In connection with an abuse case involving a sports teacher who is said to have abused a number of boys between the ages of nine and 14 at a Vienna middle school before his suicide in May 2019, an initial report once morest the serial perpetrator may have been lost in the mail. The spokesman for the Wiener Neustadt public prosecutor’s office, Erich Habitzl, confirmed a report from the “Standard” (online edition) to the APA on Thursday evening.

The Wiener Neustädter prosecution had investigated two police officers for abuse of office in connection with the violation of the complaint. A former participant in a summer holiday camp at Lake Wolfgangsee, where the Viennese teacher worked as an extracurricular holiday supervisor during the summer months between 1990 and 2010, had already gone to the police in 2013 and filed a complaint once morest the teacher at an office in Lower Austria. The man, who was already an adult at the time, said the man had abused him during a massage. Although the teacher was subsequently questioned as a suspect, this case never went to court. The teacher, who, in addition to teaching physical education, also worked in a basketball club, was given the opportunity to continue practicing his job and to stay in contact with the boys in his care.

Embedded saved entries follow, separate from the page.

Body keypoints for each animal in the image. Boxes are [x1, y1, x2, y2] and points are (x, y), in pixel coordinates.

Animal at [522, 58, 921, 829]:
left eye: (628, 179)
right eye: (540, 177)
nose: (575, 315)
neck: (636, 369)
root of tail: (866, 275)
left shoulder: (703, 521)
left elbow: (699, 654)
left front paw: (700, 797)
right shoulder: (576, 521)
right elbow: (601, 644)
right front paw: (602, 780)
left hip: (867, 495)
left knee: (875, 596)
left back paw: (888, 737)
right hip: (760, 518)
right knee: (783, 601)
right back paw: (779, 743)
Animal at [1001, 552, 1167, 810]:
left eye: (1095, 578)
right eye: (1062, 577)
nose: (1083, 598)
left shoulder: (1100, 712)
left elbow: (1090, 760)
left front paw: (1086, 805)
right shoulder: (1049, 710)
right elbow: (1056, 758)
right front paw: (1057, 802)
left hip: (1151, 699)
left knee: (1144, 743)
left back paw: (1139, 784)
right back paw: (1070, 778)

As it has now emerged in the course of the public prosecutor’s investigation, the first report was probably sent away by the officials in Lower Austria to Upper Austria – the responsible federal state due to the alleged crime scene. But she never got there. “It may have been lost in the mail,” the spokesman for the Wiener Neustadt public prosecutor’s office confirmed the “Standard” report to the APA. However, Habitzl said that the police officers who were suspected of abuse of office in connection with the disappearance of the report were “not able to knowingly abuse their authority”: “In addition to the accused, numerous witnesses were interviewed. There was no evidence of misconduct.” From the perspective of the public prosecutor’s office, the complaint was probably “lost” in Upper Austria, although the details of the circumstances might no longer be clarified: “That was ten years ago.”

Consequently, according to the Wiener Neustadt public prosecutor’s office, the proceedings would have had to be stopped even if there had been evidence of criminally relevant misconduct. “It would have expired by now,” explained Habitzl.